I wouldn’t make the same assumption! In fact, several years ago at $work I did start up time analysis on some common Python CLIs that people pointed to as evidence that Python wasn’t appropriate for CLIs. Turned out that a large part of the problem were with our libraries that did significant amount of work at import time and/or did expensive network calls to create various module globals. Fixing that improved things considerably (although not enough to satisfy the meme that Python can’t be used for performant CLIs).
@markshannon and others, what are our options? I feel like PEP 690 was our best chance to combat this meme. What viable alternatives are worth pursuing? Or do we just give up on Python for performant CLIs?
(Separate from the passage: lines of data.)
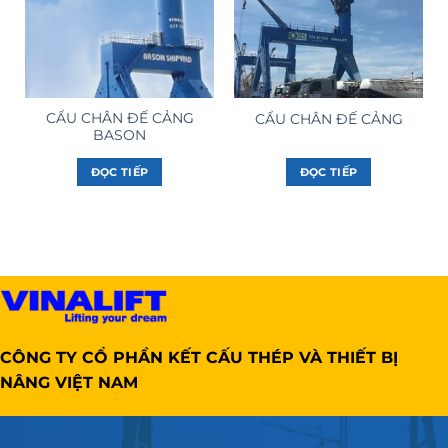
CẨU CHÂN ĐẾ CẢNG
CẨU CHÂN ĐẾ CẢNG
BASON
ĐỌC TIẾP
ĐỌC TIẾP
CÔNG TY CỔ PHẦN KẾT CẤU THÉP VÀ THIẾT BỊ
NÂNG VIỆT NAM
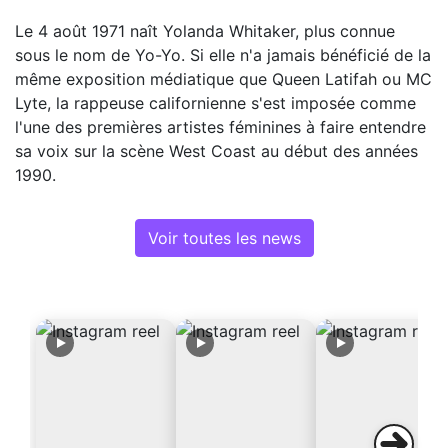
Le 4 août 1971 naît Yolanda Whitaker, plus connue
sous le nom de Yo-Yo. Si elle n'a jamais bénéficié de la
même exposition médiatique que Queen Latifah ou MC
Lyte, la rappeuse californienne s'est imposée comme
l'une des premières artistes féminines à faire entendre
sa voix sur la scène West Coast au début des années
1990.
Voir toutes les news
That’s a fair point, and I agree that my claim that “we should be assuming that library authors know what they are doing” is too strong (in particular, I wouldn’t claim that I know what I’m doing a lot of the time ). However, I’d rather see people report that import time of my library is slow, and maybe the following changes might speed things up, than see reports “your library doesn’t work when I lazy-load it” which expect me to rewrite semantically correct logic. Particularly if doing so requires me to use a less convenient UI.
This feels very like the sort of debates over optimisations and static compilation of code. Python’s dynamic nature prohibits certain types of performance improvements. We can fix that by disallowing some types of otherwise valid code, but it’s traditionally been very hard to get acceptance for that. Startup time for Python apps is a genuine problem, and improving it would help a lot, both in real terms, and in terms of killing off the “Python is slow” meme. But I don’t think it’s at all surprising (or unreasonable, if I’m honest) to hold proposed solutions to the same sort of standards around maintaining Python semantics that we hold other optimisations to.
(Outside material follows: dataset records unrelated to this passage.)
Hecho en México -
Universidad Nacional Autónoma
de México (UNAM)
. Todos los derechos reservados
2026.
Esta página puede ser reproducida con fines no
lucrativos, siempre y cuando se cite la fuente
Good question! I think @malemburg touched on the same questions earlier:
I’m more or less convinced that explicit per-import-statement opt-in (rather than global opt-in) is the right approach to make the feature easy to understand and use, even though it creates a harder and longer path to actually being able to write a fully lazy-imported program that uses third-party libraries.
I’m not convinced on the second or third points: that we should switch to “lazy module objects” with __getattr__, and make lazy imports work only for full-module imports.
There are several mostly-orthogonal considerations here: intuitiveness/comprehensibility/usability, invasiveness/risk of implementation, and performance.
As a user of the feature, I think it is somewhat ugly and unintuitive (and surprising) if lazy imports can only be used for full-module imports; much nicer if they work for any kind of import, so that laziness can be orthogonal to the syntactic question of whether I want to repeatedly type the imported module name throughout my module (e.g. even if I’m only using one imported object from it.)
In terms of invasiveness, I understand the reluctance to have support for lazy objects embedded in the core dict implementation. I’m interested in exploring what it would look like to do it in a subclass of dict, so we can keep the essence of the PEP 690 approach but in a less invasive (and possibly even maintainable outside of core) way.
In the Python versions that I’ve worked on (3.8 and 3.10), I think “lazy module object with __getattr__” is also an unacceptable level of performance overhead on every attribute access on the lazy module object, compared to PEP 690 approach which is amortized zero overhead. I can imagine that it is possible to reduce this overhead significantly, but I don’t know how close we can get to PEP 690 performance, and I’m hesitant to commit to this approach until we can demonstrate the overhead can be reduced to an acceptable level.